【ADHD③】28歳男性

プロフィール

  • 治療期間:X年5月~X年6月の46日間
  • 主訴:不眠、刺激過敏、意欲変動が激しい
  • TMS治療の目的:抑うつ状態、不安の改善
  • TMS治療プロトコール:iTBS 3分600発(平日特別プラン)

これまでの経過

ADHDの診断を受け薬物療法(コンサータ)を開始し、その1年後に鍼灸・整体による治療も開始されました。
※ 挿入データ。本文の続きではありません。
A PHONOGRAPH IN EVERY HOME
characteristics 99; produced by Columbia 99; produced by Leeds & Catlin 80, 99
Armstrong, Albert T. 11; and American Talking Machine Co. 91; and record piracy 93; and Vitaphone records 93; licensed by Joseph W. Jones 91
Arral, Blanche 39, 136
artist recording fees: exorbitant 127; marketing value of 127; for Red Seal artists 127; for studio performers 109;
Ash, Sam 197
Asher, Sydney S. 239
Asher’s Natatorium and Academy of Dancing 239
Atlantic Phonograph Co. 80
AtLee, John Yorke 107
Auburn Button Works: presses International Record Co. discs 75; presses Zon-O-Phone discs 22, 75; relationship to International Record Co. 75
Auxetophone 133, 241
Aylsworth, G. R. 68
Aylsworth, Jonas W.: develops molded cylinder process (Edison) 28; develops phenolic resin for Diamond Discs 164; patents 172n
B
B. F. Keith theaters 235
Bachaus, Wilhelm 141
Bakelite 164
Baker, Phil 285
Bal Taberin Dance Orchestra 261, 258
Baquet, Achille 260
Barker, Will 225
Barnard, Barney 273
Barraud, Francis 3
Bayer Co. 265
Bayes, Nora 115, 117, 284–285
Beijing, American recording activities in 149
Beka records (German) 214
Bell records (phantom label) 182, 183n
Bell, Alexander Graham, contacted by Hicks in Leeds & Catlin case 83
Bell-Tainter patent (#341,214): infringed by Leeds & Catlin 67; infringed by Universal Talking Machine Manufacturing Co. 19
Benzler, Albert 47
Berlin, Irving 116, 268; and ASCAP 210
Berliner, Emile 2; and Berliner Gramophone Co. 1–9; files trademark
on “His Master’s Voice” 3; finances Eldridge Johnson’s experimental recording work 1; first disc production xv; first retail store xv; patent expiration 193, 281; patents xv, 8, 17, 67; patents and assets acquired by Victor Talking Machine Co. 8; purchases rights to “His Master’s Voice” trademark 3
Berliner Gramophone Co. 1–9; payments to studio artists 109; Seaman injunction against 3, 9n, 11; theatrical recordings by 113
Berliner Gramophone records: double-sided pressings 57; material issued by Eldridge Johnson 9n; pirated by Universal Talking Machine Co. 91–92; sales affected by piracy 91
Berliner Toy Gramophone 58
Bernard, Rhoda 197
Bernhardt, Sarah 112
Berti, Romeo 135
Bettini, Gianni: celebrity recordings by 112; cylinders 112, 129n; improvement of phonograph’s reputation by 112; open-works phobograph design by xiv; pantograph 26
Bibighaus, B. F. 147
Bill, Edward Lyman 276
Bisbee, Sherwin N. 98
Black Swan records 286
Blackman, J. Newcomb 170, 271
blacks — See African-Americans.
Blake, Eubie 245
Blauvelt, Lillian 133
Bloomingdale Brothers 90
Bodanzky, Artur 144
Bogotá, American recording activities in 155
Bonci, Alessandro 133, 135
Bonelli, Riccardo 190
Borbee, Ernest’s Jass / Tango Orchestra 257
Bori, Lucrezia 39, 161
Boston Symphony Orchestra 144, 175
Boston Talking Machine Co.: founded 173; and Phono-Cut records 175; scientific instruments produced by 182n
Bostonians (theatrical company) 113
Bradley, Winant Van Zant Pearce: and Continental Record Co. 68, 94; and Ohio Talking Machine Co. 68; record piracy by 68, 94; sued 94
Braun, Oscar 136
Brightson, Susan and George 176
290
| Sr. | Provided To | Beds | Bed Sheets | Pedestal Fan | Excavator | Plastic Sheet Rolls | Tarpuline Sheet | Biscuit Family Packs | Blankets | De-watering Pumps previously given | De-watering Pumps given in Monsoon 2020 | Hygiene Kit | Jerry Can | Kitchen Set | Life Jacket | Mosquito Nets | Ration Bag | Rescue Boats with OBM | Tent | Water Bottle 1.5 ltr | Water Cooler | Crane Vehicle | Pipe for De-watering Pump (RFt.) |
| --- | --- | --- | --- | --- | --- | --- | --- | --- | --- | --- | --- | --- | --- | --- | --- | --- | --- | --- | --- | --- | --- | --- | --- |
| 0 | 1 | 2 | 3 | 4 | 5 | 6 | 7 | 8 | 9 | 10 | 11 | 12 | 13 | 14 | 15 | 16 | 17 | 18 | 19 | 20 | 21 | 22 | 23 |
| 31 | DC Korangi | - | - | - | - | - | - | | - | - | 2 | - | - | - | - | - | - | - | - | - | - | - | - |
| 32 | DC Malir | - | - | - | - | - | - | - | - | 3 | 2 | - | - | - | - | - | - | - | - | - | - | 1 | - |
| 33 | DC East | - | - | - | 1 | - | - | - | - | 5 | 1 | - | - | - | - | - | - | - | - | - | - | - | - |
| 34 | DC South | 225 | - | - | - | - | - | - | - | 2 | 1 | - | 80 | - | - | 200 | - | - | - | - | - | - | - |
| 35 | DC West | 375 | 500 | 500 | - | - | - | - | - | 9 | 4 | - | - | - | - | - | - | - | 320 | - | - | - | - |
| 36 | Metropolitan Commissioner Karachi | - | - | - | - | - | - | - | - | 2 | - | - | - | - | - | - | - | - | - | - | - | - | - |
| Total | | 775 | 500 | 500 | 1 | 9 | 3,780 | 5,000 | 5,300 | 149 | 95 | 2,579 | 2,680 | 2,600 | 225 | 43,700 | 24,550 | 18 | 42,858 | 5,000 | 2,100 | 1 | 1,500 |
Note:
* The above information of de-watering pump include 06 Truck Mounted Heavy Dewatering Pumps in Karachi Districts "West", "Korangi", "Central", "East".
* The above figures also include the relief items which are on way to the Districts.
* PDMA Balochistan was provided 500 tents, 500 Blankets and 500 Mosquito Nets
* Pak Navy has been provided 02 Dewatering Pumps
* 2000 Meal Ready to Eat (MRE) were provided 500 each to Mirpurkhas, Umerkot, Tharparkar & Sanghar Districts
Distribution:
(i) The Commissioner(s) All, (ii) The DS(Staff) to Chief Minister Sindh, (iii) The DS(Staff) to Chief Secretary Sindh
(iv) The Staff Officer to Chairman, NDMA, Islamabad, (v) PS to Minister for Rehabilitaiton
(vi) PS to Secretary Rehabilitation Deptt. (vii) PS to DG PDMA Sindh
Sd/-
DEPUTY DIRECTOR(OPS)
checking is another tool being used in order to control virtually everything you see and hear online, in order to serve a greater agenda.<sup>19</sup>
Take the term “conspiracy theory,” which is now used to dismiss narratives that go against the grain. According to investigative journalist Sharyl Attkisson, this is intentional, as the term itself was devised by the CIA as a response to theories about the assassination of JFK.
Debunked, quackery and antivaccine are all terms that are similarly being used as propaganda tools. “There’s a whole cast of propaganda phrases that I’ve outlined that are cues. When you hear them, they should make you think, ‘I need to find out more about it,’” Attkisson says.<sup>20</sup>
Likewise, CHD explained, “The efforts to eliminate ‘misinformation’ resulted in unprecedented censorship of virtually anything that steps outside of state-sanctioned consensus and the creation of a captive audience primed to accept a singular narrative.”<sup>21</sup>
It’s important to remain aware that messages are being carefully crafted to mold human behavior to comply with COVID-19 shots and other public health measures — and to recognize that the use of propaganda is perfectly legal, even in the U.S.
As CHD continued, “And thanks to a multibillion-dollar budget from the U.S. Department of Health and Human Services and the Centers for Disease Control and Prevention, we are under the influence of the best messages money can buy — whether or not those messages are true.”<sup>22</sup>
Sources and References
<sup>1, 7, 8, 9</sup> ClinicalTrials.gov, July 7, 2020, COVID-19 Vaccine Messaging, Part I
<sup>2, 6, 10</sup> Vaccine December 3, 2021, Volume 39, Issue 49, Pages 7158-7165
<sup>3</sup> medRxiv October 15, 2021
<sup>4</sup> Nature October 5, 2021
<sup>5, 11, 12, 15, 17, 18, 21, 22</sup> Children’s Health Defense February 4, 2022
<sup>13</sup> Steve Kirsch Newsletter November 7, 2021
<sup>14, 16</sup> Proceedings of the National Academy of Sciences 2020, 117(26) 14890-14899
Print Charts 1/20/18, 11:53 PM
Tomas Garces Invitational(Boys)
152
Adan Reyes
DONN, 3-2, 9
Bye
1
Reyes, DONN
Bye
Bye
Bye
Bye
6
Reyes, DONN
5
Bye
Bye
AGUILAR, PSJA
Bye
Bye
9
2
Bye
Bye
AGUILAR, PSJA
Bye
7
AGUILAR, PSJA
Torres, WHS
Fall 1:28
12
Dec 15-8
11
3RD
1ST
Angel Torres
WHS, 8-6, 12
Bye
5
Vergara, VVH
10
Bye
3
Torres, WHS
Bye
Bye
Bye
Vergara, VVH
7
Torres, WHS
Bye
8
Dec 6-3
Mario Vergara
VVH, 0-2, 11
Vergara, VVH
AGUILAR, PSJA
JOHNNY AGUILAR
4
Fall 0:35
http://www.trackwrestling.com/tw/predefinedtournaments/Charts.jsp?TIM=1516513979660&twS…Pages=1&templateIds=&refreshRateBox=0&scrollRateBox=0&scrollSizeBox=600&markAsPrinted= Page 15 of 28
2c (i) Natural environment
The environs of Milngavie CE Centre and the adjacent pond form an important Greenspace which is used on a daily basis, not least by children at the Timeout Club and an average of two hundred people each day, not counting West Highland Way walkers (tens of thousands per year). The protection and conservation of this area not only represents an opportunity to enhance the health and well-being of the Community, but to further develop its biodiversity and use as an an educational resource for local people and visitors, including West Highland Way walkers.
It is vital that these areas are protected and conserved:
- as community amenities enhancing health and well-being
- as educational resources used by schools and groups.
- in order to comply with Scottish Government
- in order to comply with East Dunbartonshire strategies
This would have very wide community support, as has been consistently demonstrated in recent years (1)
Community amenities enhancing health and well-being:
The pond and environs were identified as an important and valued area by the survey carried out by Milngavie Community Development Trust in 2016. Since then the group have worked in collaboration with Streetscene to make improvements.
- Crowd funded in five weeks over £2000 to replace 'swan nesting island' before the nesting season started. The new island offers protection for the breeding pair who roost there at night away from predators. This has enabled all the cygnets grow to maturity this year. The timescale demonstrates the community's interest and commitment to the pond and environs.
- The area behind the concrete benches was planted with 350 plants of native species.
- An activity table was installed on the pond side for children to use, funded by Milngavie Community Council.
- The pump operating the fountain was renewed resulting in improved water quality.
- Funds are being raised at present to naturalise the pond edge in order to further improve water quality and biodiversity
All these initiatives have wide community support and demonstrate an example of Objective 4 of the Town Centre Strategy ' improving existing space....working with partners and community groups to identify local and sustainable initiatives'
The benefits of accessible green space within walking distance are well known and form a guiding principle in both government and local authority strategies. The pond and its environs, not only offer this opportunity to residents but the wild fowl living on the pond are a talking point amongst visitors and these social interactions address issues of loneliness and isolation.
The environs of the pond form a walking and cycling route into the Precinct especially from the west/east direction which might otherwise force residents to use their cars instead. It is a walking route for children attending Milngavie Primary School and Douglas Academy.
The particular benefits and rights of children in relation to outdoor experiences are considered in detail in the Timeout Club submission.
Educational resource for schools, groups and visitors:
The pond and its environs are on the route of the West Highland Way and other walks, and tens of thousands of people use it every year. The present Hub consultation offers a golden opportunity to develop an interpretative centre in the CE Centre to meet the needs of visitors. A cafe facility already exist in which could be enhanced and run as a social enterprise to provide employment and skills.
一定の効果があったため、半年程前から断薬していました。

しかし、主訴である「意欲の波」に関しては依然変わりなく、TMS治療を強く希望されて当院に来院されました。

TMS治療経過

ADHD③の心理検査の結果をご紹介します

※HAM-D・MADRSは医療スタッフが評価するうつ症状心理検査で、SDSは患者さん本人の自覚症状を評価するうつ症状心理検査

ADHDの特性そのものに対する効果は期待しにくいことを理解いただいた上で、情動の安定を目的としてTMS治療を開始ししました。

平日週5回、iTBSによる治療を行いました。

10回目終了時には、「調子良い、効果があると感じる。落ち込みにくくなってきた」と、副作用もなく抑うつ気分の改善傾向を認めました。

20回目終了時には、「10回目の時よりも良いと思う。睡眠も深くなってきた」と、10回目の時より効果を実感されていました。

30回目終了時には、「不安も落ち込みも減った。昔の嫌なことも思い出さなくなった。」と、主訴の改善が見られました。

30回終了後は、維持療法とブースター療法を検討いただき、不調時にブースター療法を行う方針で様子をみていくことになりました。

症例のまとめ

間隔を空けず30回通ってもらうことで、3分(600発)のiTBSでもしっかりと効果が認められています。

二次性のうつ状態に対しては、TMS治療の効果を期待することができます。

もともとの発達特性が弱い方の方がTMS治療の反応は良い印象で、コンサータを中断しても社会適応ができていた方でしたので、TMS治療も効果が期待しやすかったのだと思われます。